**Data for this exercise**:
Segment Open

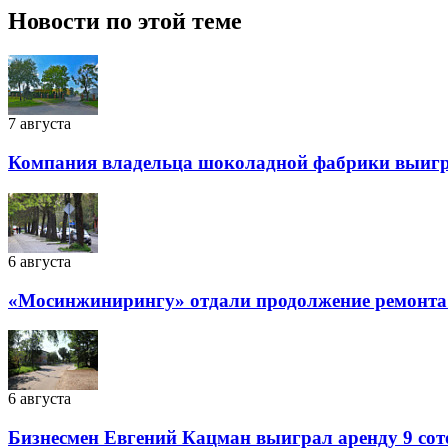
Новости по этой теме
7 августа
Компания владельца шоколадной фабрики выиграл
6 августа
«Мосинжинирингу» отдали продолжение ремонта т
6 августа
Бизнесмен Евгений Кацман выиграл аренду 9 сот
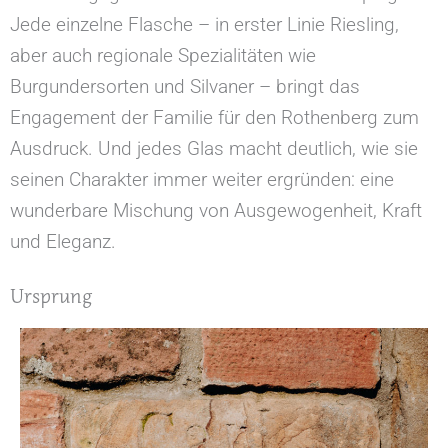
Jede einzelne Flasche – in erster Linie Riesling,
aber auch regionale Spezialitäten wie
Burgundersorten und Silvaner – bringt das
Engagement der Familie für den Rothenberg zum
Ausdruck. Und jedes Glas macht deutlich, wie sie
seinen Charakter immer weiter ergründen: eine
wunderbare Mischung von Ausgewogenheit, Kraft
und Eleganz.
Ursprung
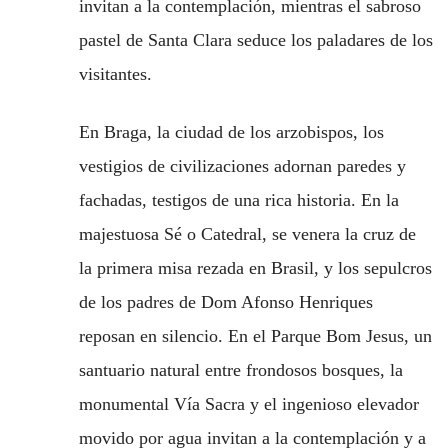
invitan a la contemplación, mientras el sabroso
pastel de Santa Clara seduce los paladares de los
visitantes.
En Braga, la ciudad de los arzobispos, los
vestigios de civilizaciones adornan paredes y
fachadas, testigos de una rica historia. En la
majestuosa Sé o Catedral, se venera la cruz de
la primera misa rezada en Brasil, y los sepulcros
de los padres de Dom Afonso Henriques
reposan en silencio. En el Parque Bom Jesus, un
santuario natural entre frondosos bosques, la
monumental Vía Sacra y el ingenioso elevador
movido por agua invitan a la contemplación y a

Segment Closed

**Exercise**:
Each line of the data should be printed again exactly. Please leave pictures out.

**Answer space**:
Новости по этой теме
7 августа
Компания владельца шоколадной фабрики выиграл
6 августа
«Мосинжинирингу» отдали продолжение ремонта т
6 августа
Бизнесмен Евгений Кацман выиграл аренду 9 сот
Jede einzelne Flasche – in erster Linie Riesling,
aber auch regionale Spezialitäten wie
Burgundersorten und Silvaner – bringt das
Engagement der Familie für den Rothenberg zum
Ausdruck. Und jedes Glas macht deutlich, wie sie
seinen Charakter immer weiter ergründen: eine
wunderbare Mischung von Ausgewogenheit, Kraft
und Eleganz.
Ursprung
invitan a la contemplación, mientras el sabroso
pastel de Santa Clara seduce los paladares de los
visitantes.
En Braga, la ciudad de los arzobispos, los
vestigios de civilizaciones adornan paredes y
fachadas, testigos de una rica historia. En la
majestuosa Sé o Catedral, se venera la cruz de
la primera misa rezada en Brasil, y los sepulcros
de los padres de Dom Afonso Henriques
reposan en silencio. En el Parque Bom Jesus, un
santuario natural entre frondosos bosques, la
monumental Vía Sacra y el ingenioso elevador
movido por agua invitan a la contemplación y a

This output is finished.